El gordo se defendía mejor en la escuela, a la hora de los pupitres. Cuando estábamos en el aula escuchando la lección del maestro era uno más, pero la vida se le hacía menos agradable cuando había que salir al patio del colegio o la pista para hacer gimnasia. Nunca podré olvidar la crueldad de un maestro de Educación Física que allá por el año 1975 nos amargó la vida a un montón de niños y niñas del colegio Cruz de Caravaca. Quería que fuésemos atletas de la noche a la mañana y se empeñaba en que los más gruesos, los que no tenían elasticidad suficiente y les costaba un mundo moverse, se convirtieran en acróbatas. Cómo sufrían los pobres con sus kilos a cuestas cuando eran obligados a saltar el potro, sabiendo de antemano que se quedarían en el intento, que como mucho acabarían la aventura sentados en mitad del aparato o derrumbados sobre la colchoneta aguantando las carcajadas de los otros alumnos. Esa crueldad hacia el débil, esa falta de sensibilidad con el que no podía, la volví a vivir muchos años después cuando llegué a un campamento para hacer la mili. De nuevo, como en la infancia, la figura del gordo vivía condenada a las risas de los compañeros y a los arrestos de los mandos.
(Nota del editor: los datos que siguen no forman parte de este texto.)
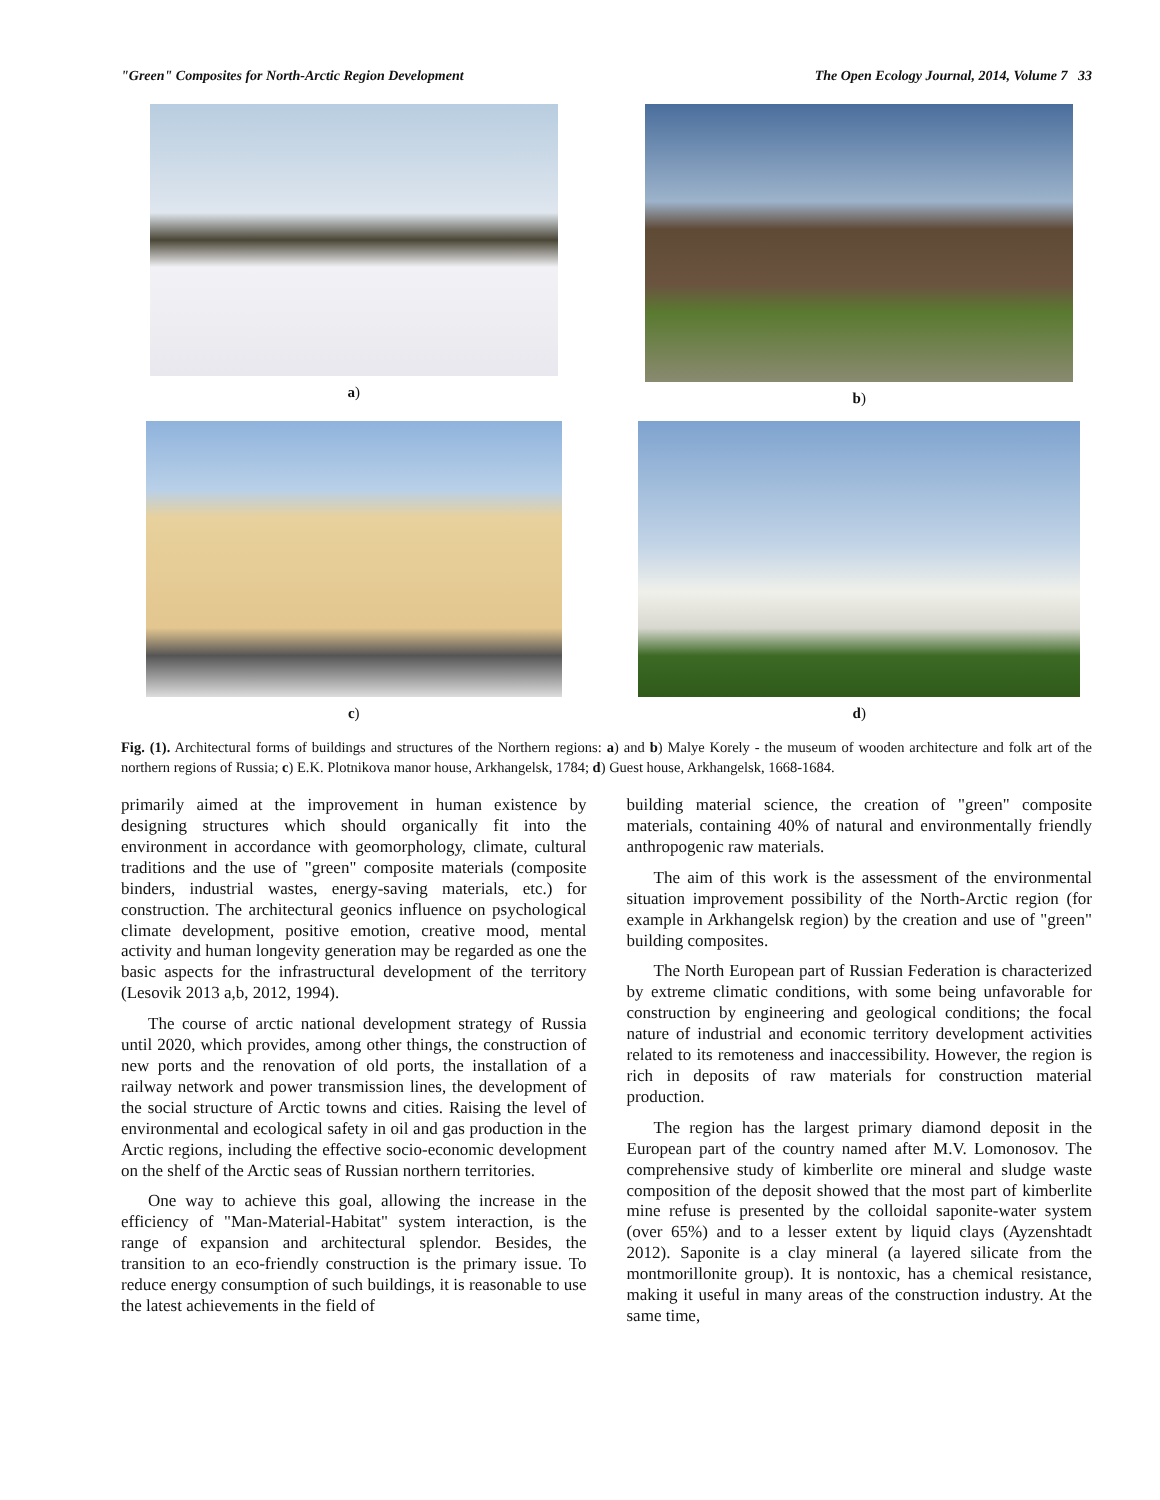"Green" Composites for North-Arctic Region Development The Open Ecology Journal, 2014, Volume 7 33
a)
b)
c)
d)
Fig. (1). Architectural forms of buildings and structures of the Northern regions: a) and b) Malye Korely - the museum of wooden architecture and folk art of the northern regions of Russia; c) E.K. Plotnikova manor house, Arkhangelsk, 1784; d) Guest house, Arkhangelsk, 1668-1684.
primarily aimed at the improvement in human existence by designing structures which should organically fit into the environment in accordance with geomorphology, climate, cultural traditions and the use of "green" composite materials (composite binders, industrial wastes, energy-saving materials, etc.) for construction. The architectural geonics influence on psychological climate development, positive emotion, creative mood, mental activity and human longevity generation may be regarded as one the basic aspects for the infrastructural development of the territory (Lesovik 2013 a,b, 2012, 1994).
The course of arctic national development strategy of Russia until 2020, which provides, among other things, the construction of new ports and the renovation of old ports, the installation of a railway network and power transmission lines, the development of the social structure of Arctic towns and cities. Raising the level of environmental and ecological safety in oil and gas production in the Arctic regions, including the effective socio-economic development on the shelf of the Arctic seas of Russian northern territories.
One way to achieve this goal, allowing the increase in the efficiency of "Man-Material-Habitat" system interaction, is the range of expansion and architectural splendor. Besides, the transition to an eco-friendly construction is the primary issue. To reduce energy consumption of such buildings, it is reasonable to use the latest achievements in the field of
building material science, the creation of "green" composite materials, containing 40% of natural and environmentally friendly anthropogenic raw materials.
The aim of this work is the assessment of the environmental situation improvement possibility of the North-Arctic region (for example in Arkhangelsk region) by the creation and use of "green" building composites.
The North European part of Russian Federation is characterized by extreme climatic conditions, with some being unfavorable for construction by engineering and geological conditions; the focal nature of industrial and economic territory development activities related to its remoteness and inaccessibility. However, the region is rich in deposits of raw materials for construction material production.
The region has the largest primary diamond deposit in the European part of the country named after M.V. Lomonosov. The comprehensive study of kimberlite ore mineral and sludge waste composition of the deposit showed that the most part of kimberlite mine refuse is presented by the colloidal saponite-water system (over 65%) and to a lesser extent by liquid clays (Ayzenshtadt 2012). Saponite is a clay mineral (a layered silicate from the montmorillonite group). It is nontoxic, has a chemical resistance, making it useful in many areas of the construction industry. At the same time,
A veces éramos tan crueles con los que estaban demasiado gruesos que a la hora de los juegos los relegábamos a los papeles secundarios. Al gordo casi siempre le tocaba la papeleta de ponerse de portero cuando jugábamos al fútbol. Nadie quería ser portero porque lo divertido era correr y marcar goles, por lo que acabábamos nombrándolo a él, al que menos corría, al que más dificultades tenía para saltar, para que cubriera la portería, que entonces era una línea imaginaria que unía dos montones de piedras.
El gordo era el portero en el fútbol y el que hacía de madre en juegos de grupo. En el puño o vaina, donde se iba formando una cola de espaldas agachadas y los otros iban saltando encima, el grueso era el más temido y de pronto se convertía en el más competitivo, capaz de derribar aquel vagón infantil de un solo culetazo.
El que estaba pasado de kilos destacaba a su pesar porque se sentía como un extraño entre un regimiento de delgados. La mayoría éramos canijos porque nos gustaba más la calle y sus juegos que una buena merienda. Cuántas veces olvidábamos el bocadillo de mantequilla encima de un tranco mientras corríamos detrás de una pelota. Los niños de hace cincuenta años no sabíamos lo que era la bollería industrial y los pasteles nos los comíamos con los ojos pegados a los escaparates. Es verdad que nos daban sobrasada, morcilla, sartenes de migas, pero todas aquellas calorías que caían en nuestras venas se evaporaban después cuando salíamos a jugar a la calle.
Como nos pasábamos los días revoloteando estábamos instalados en una delgadez permanente, un estado que no era del agrado de todas las madres de aquella época, que soñaban con hijos rollizos. Mi madre me solía llevar al doctor don Manuel de Oña para que obrara el milagro de que cogiera unos kilos a fuerza de inyecciones de vitaminas.